Seikilos Yazıtı’nın ait olduğu topraklara geri dönmesi için Hüsnü Ertung tarafından yazılıp sahnelenen Ağuuuu oyununun öncülü olan Latmosa Rahmet geldi oyunu ise Danimarka’da da sahnelenerek 10.000 Danimarka vatandaşından imza toplamaya çalışacak.
Oyunun en ilgimi çeken tarafı, oyun içerisinde hem yazıtın ülkeye getirilmesine karşı çıkılmasını, hem de siyasilerin kendi emellerine alet ederek yazıtı ülkeye getirmeye çalışılmasının eleştirisiydi. Yalnız Dede her iki koşulu da izleyicinin sorgulaması için fırsat vermiş. Burada olsa ne olur, olmasa ne olur, siyasiler getirse ne olur sorularını sormuş adeta. Bununla beraber neden sivil bir inisiyatif tarafından bu çabaya girişildiği daha anlaşılabilir oluyor.
Oyun fon müziği olarak Seikilos Yazıtı üzerinde yer alan müziğin modern notalarla yeniden oluşturulmuş hali kullanılmış. Oyunun ruhunu hissettirmesi açısından en doğru tercih olmuş.

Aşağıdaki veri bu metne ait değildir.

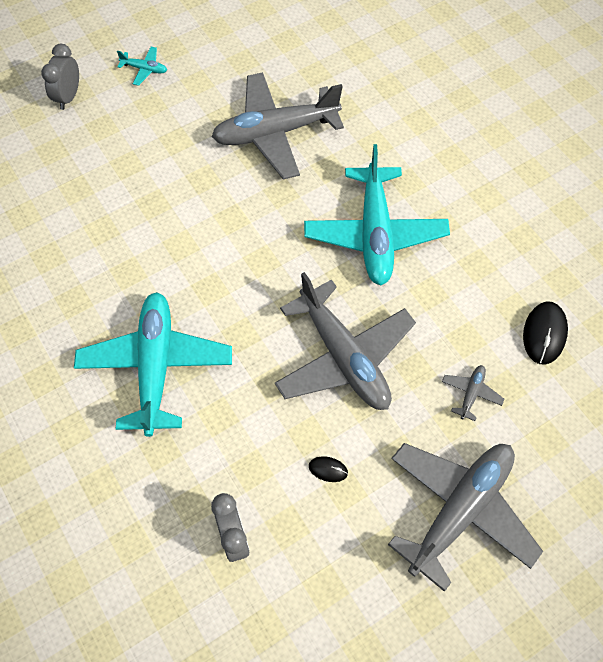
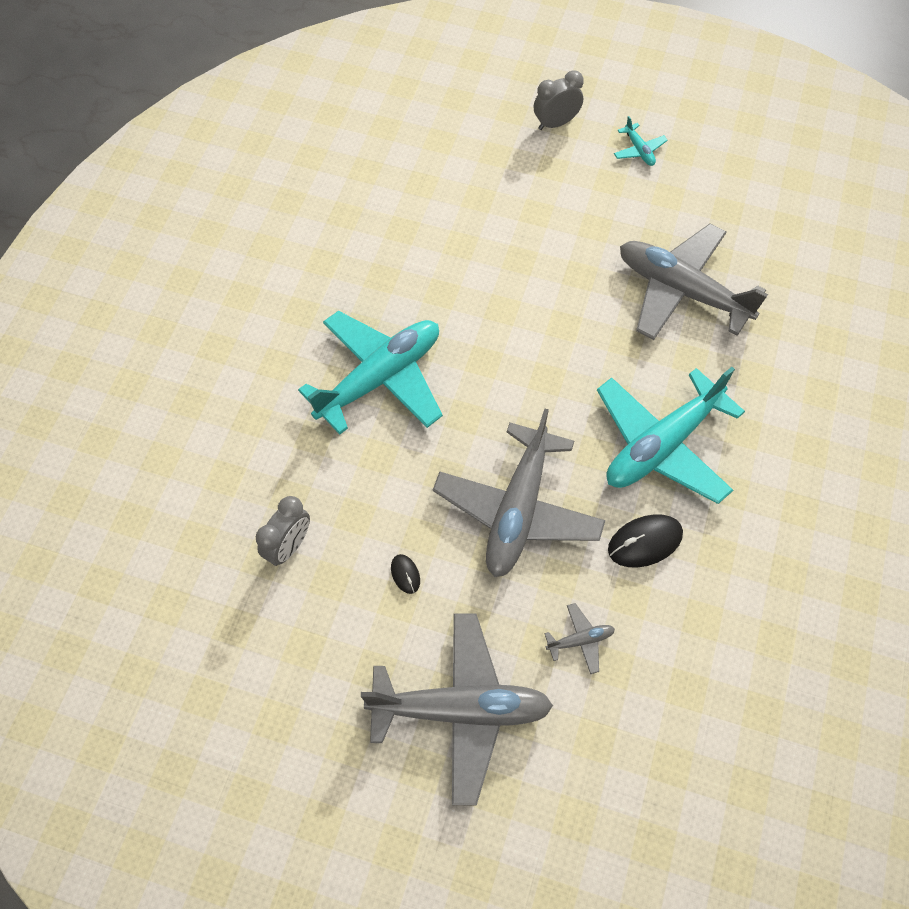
camera: 50 degrees right, 0 degrees up
black mouse [523,301,568,365] -> black mouse moved to [608,514,683,568]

Seikilos taşının Aydın’dan İzmir’e taşınması sahnesini önceki oyunlarda farklı oyuncular sahnelese de, benim gittiğim oyunda Edward Purser rolünü Sülbiye Heper canlandırmış. Başkan rolünden geçişi harikaydı. İki farklı karakter gördüğümüzü sadece replikleriyle değil, jestleriyle de hissettirdi.
Oyunun sanatsal değeri yanında bariz ideolojik değeri de benim bu oyun hakkında yazma isteğimi arttırdı. Bir sanat eleştirisi olamayan yazımın temel amacı, bu çabanın daha fazla insan tarafından bilinmesini sağlamaktan başka birşey değil.
Oyunu sanat dünyasına kazandırdığı için Hüsnü Ertung hocamıza çok teşekkür ediyor ve sonraki oyunlarını heyecanla bekliyorum.